About this task:
Among the records, which lines hold the word "Europe"? Pick them out.

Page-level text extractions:
· · · · ·
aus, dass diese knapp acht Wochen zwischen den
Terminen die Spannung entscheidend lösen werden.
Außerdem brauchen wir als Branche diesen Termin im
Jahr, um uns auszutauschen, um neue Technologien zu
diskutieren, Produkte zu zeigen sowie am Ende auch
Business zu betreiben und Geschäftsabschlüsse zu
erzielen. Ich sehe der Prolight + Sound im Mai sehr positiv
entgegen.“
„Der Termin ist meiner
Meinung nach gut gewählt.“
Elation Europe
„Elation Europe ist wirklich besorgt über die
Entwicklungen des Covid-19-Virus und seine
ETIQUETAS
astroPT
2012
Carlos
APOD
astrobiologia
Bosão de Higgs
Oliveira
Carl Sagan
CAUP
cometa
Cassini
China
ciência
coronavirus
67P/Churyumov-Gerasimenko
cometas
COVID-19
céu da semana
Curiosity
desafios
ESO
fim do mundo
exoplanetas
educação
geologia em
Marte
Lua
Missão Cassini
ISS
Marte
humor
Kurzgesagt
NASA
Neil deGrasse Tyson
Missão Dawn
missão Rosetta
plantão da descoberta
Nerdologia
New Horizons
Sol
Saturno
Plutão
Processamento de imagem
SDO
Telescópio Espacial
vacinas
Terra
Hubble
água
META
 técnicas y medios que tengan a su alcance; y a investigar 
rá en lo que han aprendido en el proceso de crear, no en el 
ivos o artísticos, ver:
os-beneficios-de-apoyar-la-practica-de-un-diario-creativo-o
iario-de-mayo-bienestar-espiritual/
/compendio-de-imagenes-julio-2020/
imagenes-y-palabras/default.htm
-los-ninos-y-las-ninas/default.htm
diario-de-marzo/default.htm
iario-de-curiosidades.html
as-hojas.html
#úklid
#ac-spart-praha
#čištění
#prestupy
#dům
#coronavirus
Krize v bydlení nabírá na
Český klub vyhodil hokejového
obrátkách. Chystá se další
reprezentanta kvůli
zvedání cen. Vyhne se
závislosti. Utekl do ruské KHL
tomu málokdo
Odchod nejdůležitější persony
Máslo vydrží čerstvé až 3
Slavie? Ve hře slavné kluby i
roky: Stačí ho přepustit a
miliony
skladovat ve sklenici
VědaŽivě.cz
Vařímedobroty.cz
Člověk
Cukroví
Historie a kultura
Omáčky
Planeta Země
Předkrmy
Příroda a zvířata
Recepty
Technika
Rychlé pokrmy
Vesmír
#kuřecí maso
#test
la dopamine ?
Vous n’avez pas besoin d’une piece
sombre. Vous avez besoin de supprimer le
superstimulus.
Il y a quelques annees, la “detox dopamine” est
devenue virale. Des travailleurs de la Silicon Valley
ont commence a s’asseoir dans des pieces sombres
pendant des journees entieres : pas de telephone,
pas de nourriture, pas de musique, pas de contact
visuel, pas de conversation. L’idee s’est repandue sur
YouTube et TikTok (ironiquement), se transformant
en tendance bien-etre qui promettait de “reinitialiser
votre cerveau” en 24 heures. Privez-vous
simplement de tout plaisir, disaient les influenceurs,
· · · · ·
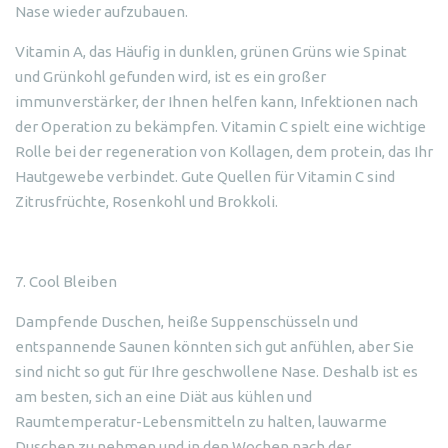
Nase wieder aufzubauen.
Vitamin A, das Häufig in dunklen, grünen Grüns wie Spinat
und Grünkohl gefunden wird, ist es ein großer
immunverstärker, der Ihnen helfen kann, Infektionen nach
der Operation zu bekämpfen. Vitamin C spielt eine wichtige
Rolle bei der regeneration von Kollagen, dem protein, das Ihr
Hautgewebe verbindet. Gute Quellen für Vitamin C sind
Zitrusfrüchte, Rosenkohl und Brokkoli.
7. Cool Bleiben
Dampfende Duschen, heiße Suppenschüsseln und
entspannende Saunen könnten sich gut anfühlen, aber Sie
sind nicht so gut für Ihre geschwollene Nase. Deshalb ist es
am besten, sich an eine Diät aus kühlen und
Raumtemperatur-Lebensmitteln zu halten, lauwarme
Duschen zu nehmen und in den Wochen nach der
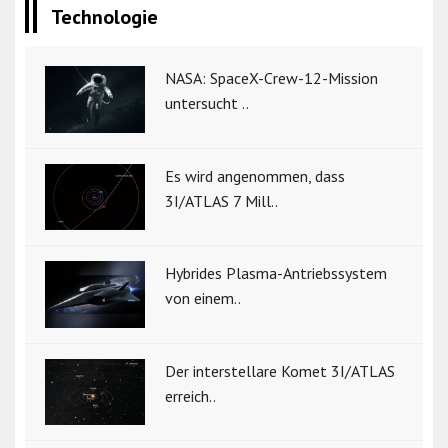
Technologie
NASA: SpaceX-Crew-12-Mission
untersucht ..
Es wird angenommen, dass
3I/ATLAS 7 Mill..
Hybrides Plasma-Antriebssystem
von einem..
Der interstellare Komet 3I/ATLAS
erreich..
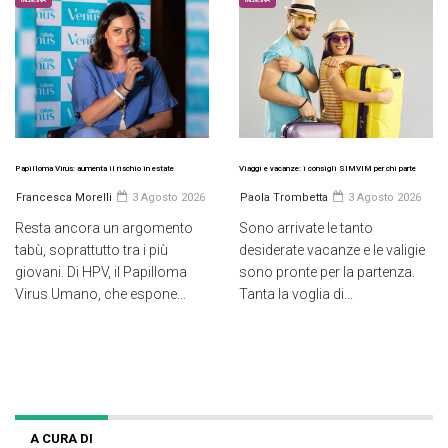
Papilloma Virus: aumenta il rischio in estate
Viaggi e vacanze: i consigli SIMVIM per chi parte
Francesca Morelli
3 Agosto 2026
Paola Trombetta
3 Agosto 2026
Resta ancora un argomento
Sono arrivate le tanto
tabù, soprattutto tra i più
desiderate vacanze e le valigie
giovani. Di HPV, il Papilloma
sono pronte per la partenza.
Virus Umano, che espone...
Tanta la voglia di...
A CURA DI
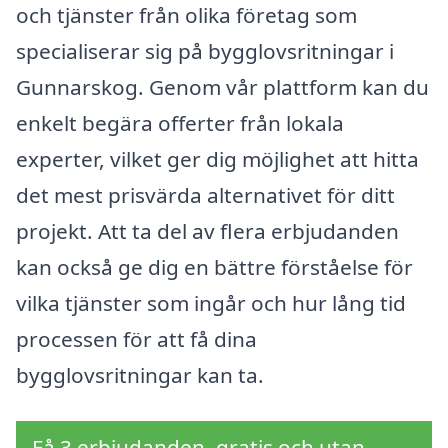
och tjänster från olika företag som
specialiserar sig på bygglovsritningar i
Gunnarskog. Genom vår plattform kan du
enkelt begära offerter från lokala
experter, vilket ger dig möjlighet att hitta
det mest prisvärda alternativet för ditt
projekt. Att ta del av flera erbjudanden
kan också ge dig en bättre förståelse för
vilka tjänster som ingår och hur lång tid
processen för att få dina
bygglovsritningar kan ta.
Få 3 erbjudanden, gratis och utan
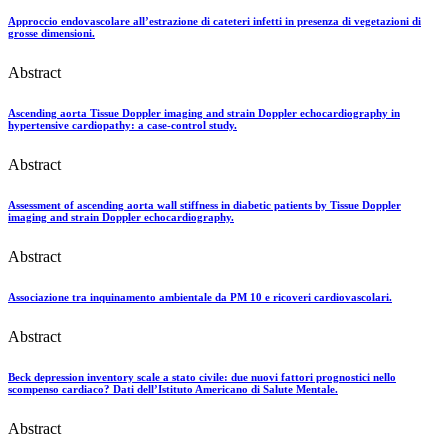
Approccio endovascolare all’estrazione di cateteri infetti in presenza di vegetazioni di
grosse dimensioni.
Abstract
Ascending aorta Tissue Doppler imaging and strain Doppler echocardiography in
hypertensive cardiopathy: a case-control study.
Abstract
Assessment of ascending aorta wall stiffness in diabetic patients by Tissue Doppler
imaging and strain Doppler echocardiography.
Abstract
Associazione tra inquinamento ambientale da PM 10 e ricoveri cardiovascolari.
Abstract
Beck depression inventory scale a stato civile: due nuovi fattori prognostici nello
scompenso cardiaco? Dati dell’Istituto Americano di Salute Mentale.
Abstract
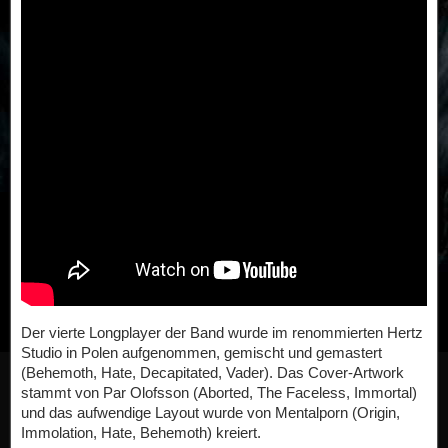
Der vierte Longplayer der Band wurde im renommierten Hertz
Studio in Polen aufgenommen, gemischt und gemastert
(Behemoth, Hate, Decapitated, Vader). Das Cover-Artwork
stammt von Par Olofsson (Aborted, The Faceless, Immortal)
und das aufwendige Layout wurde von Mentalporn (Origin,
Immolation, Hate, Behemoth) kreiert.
· · · · ·
Output for this task:
Elation Europe
„Elation Europe ist wirklich besorgt über die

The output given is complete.